# Problem to solve:
Reproduce each line of the listing exactly.

--- START ---

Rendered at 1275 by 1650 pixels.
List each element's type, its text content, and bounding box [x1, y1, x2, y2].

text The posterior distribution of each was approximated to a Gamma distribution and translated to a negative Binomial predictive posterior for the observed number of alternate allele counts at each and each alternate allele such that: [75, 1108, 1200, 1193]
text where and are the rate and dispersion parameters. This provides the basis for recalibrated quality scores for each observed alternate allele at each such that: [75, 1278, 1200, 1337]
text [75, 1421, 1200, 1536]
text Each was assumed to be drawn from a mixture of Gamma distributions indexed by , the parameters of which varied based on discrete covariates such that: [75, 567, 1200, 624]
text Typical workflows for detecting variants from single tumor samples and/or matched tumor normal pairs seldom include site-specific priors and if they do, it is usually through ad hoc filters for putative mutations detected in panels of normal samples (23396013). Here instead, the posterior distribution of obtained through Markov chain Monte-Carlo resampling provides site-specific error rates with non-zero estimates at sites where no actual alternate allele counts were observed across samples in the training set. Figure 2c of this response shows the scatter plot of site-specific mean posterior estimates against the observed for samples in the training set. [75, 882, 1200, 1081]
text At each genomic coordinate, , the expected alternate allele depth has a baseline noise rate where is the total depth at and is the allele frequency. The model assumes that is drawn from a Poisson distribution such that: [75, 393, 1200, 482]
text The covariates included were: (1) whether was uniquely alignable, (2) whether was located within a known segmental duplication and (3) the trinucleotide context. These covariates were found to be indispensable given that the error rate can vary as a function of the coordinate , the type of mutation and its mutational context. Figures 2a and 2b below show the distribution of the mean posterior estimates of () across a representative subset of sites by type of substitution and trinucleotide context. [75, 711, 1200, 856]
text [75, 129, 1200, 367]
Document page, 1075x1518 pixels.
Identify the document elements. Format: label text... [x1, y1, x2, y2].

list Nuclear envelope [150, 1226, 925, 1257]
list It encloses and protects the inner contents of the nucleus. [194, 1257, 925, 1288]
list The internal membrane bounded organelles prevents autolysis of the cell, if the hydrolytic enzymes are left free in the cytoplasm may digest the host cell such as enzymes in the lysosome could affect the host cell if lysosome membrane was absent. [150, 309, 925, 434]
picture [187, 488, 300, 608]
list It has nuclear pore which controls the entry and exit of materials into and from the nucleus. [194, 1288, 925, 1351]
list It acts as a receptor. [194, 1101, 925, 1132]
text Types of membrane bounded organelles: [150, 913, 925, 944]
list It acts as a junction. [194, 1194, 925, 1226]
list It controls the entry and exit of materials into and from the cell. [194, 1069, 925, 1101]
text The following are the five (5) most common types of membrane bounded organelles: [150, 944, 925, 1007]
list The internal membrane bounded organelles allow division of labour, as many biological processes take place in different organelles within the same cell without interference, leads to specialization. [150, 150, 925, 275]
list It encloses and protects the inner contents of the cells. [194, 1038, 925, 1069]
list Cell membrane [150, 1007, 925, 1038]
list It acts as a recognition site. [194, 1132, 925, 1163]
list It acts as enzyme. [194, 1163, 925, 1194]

--- END ---

# Answer to this exercise:
Rendered at 1275 by 1650 pixels.
List each element's type, its text content, and bounding box [x1, y1, x2, y2].

text The posterior distribution of each was approximated to a Gamma distribution and translated to a negative Binomial predictive posterior for the observed number of alternate allele counts at each and each alternate allele such that: [75, 1108, 1200, 1193]
text where and are the rate and dispersion parameters. This provides the basis for recalibrated quality scores for each observed alternate allele at each such that: [75, 1278, 1200, 1337]
text [75, 1421, 1200, 1536]
text Each was assumed to be drawn from a mixture of Gamma distributions indexed by , the parameters of which varied based on discrete covariates such that: [75, 567, 1200, 624]
text Typical workflows for detecting variants from single tumor samples and/or matched tumor normal pairs seldom include site-specific priors and if they do, it is usually through ad hoc filters for putative mutations detected in panels of normal samples (23396013). Here instead, the posterior distribution of obtained through Markov chain Monte-Carlo resampling provides site-specific error rates with non-zero estimates at sites where no actual alternate allele counts were observed across samples in the training set. Figure 2c of this response shows the scatter plot of site-specific mean posterior estimates against the observed for samples in the training set. [75, 882, 1200, 1081]
text At each genomic coordinate, , the expected alternate allele depth has a baseline noise rate where is the total depth at and is the allele frequency. The model assumes that is drawn from a Poisson distribution such that: [75, 393, 1200, 482]
text The covariates included were: (1) whether was uniquely alignable, (2) whether was located within a known segmental duplication and (3) the trinucleotide context. These covariates were found to be indispensable given that the error rate can vary as a function of the coordinate , the type of mutation and its mutational context. Figures 2a and 2b below show the distribution of the mean posterior estimates of () across a representative subset of sites by type of substitution and trinucleotide context. [75, 711, 1200, 856]
text [75, 129, 1200, 367]
Document page, 1075x1518 pixels.
Identify the document elements. Format: label text... [x1, y1, x2, y2].

list Nuclear envelope [150, 1226, 925, 1257]
list It encloses and protects the inner contents of the nucleus. [194, 1257, 925, 1288]
list The internal membrane bounded organelles prevents autolysis of the cell, if the hydrolytic enzymes are left free in the cytoplasm may digest the host cell such as enzymes in the lysosome could affect the host cell if lysosome membrane was absent. [150, 309, 925, 434]
picture [187, 488, 300, 608]
list It has nuclear pore which controls the entry and exit of materials into and from the nucleus. [194, 1288, 925, 1351]
list It acts as a receptor. [194, 1101, 925, 1132]
text Types of membrane bounded organelles: [150, 913, 925, 944]
list It acts as a junction. [194, 1194, 925, 1226]
list It controls the entry and exit of materials into and from the cell. [194, 1069, 925, 1101]
text The following are the five (5) most common types of membrane bounded organelles: [150, 944, 925, 1007]
list The internal membrane bounded organelles allow division of labour, as many biological processes take place in different organelles within the same cell without interference, leads to specialization. [150, 150, 925, 275]
list It encloses and protects the inner contents of the cells. [194, 1038, 925, 1069]
list Cell membrane [150, 1007, 925, 1038]
list It acts as a recognition site. [194, 1132, 925, 1163]
list It acts as enzyme. [194, 1163, 925, 1194]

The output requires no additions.